-- Available records follows --

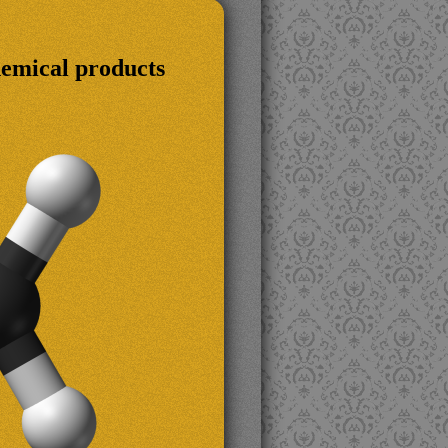
hemical products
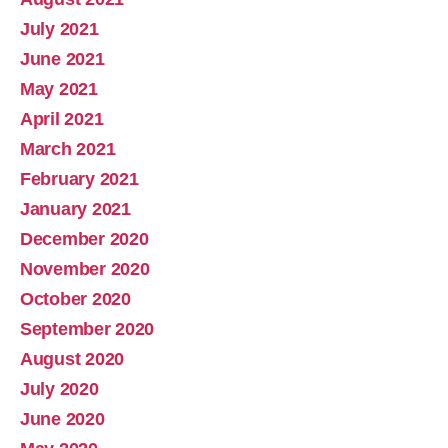
July 2021
June 2021
May 2021
April 2021
March 2021
February 2021
January 2021
December 2020
November 2020
October 2020
September 2020
August 2020
July 2020
June 2020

-- Available records concluded --

## Required work
Reproduce every line of text read from the entries above, unchanged and in the same order, and leave the pictures out of your reply.

## Answer to this task
hemical products
July 2021
June 2021
May 2021
April 2021
March 2021
February 2021
January 2021
December 2020
November 2020
October 2020
September 2020
August 2020
July 2020
June 2020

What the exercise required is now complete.